→ TASK OBJECTIVE: Please carry on the article about Yeshua and the adulteress from where it stops, picking up after its last sentence; the records are not part of it.

→ TEXT PASSAGE:

The Adulteress Goes Free

Most of us know the story of how Yeshua let an adulterous woman go free—but how does this square with Jewish law?

Artwork from the Torah Club Jesus, My Rabbi study, lesson "Light of the World". (Image and art © First Fruits of Zion)

Some manuscripts of John (8:1-11) record an incident in which some Torah scholars and Pharisees approached Yeshua with a woman who had been caught in the act of adultery.

The penalty for adultery under Torah law is death. However, most followers of Yeshua already know that at the end of this story, Yeshua allows the woman to go free. How is this possible? Did Yeshua abrogate the law against adultery?

The wise sages of the Sanhedrin recognized that God’s strict word must be mitigated by God’s love and mercy whenever possible. Just as God always had mercy on Israel, so too, the courts exercised mercy whenever possible. For that reason, the Pharisees of the Sanhedrin normally tried to avoid issuing a death sentence. “A Sanhedrin which executed a person once in seven years was called murderous” (Mishnah). The judges of Israel, however, could not arbitrarily set aside the Torah on the basis that they felt pity for the accused. Instead, being good lawyers, they sought legal loopholes.

In most cases, the legal loophole they used involved disqualifying the witnesses. The Torah says that every allegation must be established by two eyewitnesses (Deuteronomy 17:6-7). In the absence of credible eyewitnesses, the court dropped the case, even if the person’s guilt seemed obvious. The court automatically disqualified a relative of the accused, an enemy of the accused, or anyone with a shady reputation. Maimonides explains that a qualified witness also had to have a clean mind and a clean conscience:

The wicked are unacceptable as witnesses according to Scriptural Law, as [Exodus 23:1] states: “Do not join hands with a wicked person to be a corrupt witness.” The Oral Tradition interprets this as meaning: “Do not allow a wicked person to serve as a witness.” (Hilkhot Edut)

The judges attempted to disqualify the testimony even of qualified witnesses through vigorous cross-examination. In the apocryphal thirteenth chapter of Daniel, the prophet exonerated a woman falsely accused of adultery by disqualifying the witnesses through cross-examination.

→ INFORMATION SHOWN:

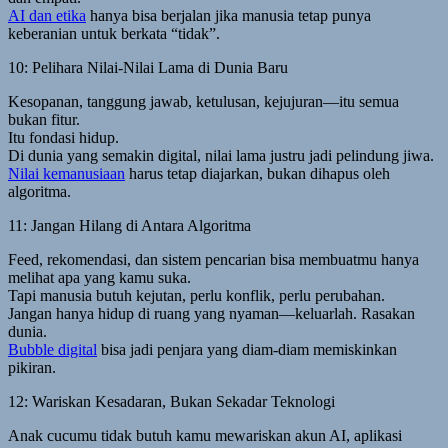
AI dan etika
hanya bisa berjalan jika manusia tetap punya
keberanian untuk berkata “tidak”.
10: Pelihara Nilai-Nilai Lama di Dunia Baru
Kesopanan, tanggung jawab, ketulusan, kejujuran—itu semua
bukan fitur.
Itu fondasi hidup.
Di dunia yang semakin digital, nilai lama justru jadi pelindung jiwa.
Nilai kemanusiaan
harus tetap diajarkan, bukan dihapus oleh
algoritma.
11: Jangan Hilang di Antara Algoritma
Feed, rekomendasi, dan sistem pencarian bisa membuatmu hanya
melihat apa yang kamu suka.
Tapi manusia butuh kejutan, perlu konflik, perlu perubahan.
Jangan hanya hidup di ruang yang nyaman—keluarlah. Rasakan
dunia.
Bubble digital
bisa jadi penjara yang diam-diam memiskinkan
pikiran.
12: Wariskan Kesadaran, Bukan Sekadar Teknologi
Anak cucumu tidak butuh kamu mewariskan akun AI, aplikasi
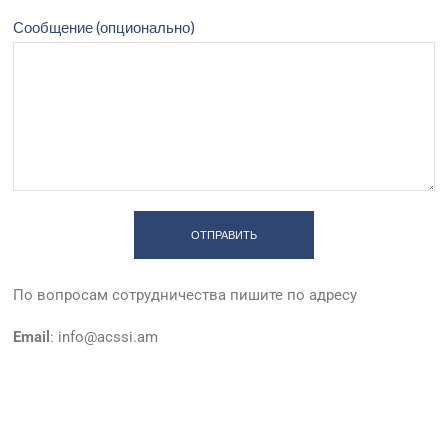
Сообщение (опционально)
По вопросам сотрудничества пишите по адресу
Email
:
info@acssi.am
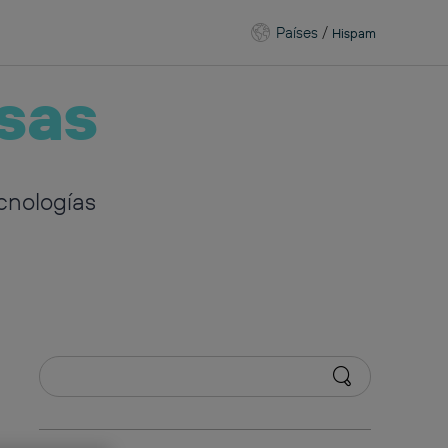
Países
/
Hispam
sas
cnologías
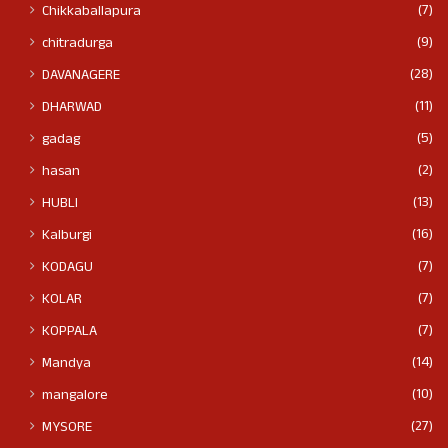
(7)
Chikkaballapura
(9)
chitradurga
(28)
DAVANAGERE
(11)
DHARWAD
(5)
gadag
(2)
hasan
(13)
HUBLI
(16)
Kalburgi
(7)
KODAGU
(7)
KOLAR
(7)
KOPPALA
(14)
Mandya
(10)
mangalore
(27)
MYSORE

→ OUTPUT FOR THIS TASK:
Rabbi Yeshua employed a similar approach. Rather than attempt to defend the woman (who was guilty) or bend the Torah (which does not bend), He disqualified the witnesses. He said, “He who is without sin among you, let him be the first to throw a stone at her.” According to the Torah, the eyewitnesses testifying in a capital case had to cast the first stones:

The hand of the witnesses shall be first against him to put him to death, and afterward the hand of all the people. So you shall purge the evil from your midst. (Deuteronomy 17:7)

By asking for the people without sin to cast the first stone, the Master was saying, “If you are a qualified witness, carry out your Torah duty.” The Master’s words struck at the conscience of each man, perhaps supernaturally. No one wanted to be executioner; each felt the weight of his own sins. “They began to go out one by one, beginning with the older ones, and He was left alone, and the woman, where she was, in the center of the court” (John 8:9).

Without witnesses, there could be no trial; the Torah required that the woman go free. Yeshua asked her, “Woman, where are they? Did no one condemn you?”

Through a legal technicality, He freed her from the punishment of the Torah, but He did it within the boundaries of the Torah. Like the sages and Torah lawyers of His day, He averted the death penalty by disqualifying the witnesses. The only difference was that Rabbi Yeshua did it without investigation or cross-examination. He let each man’s own heart and conscience disqualify him.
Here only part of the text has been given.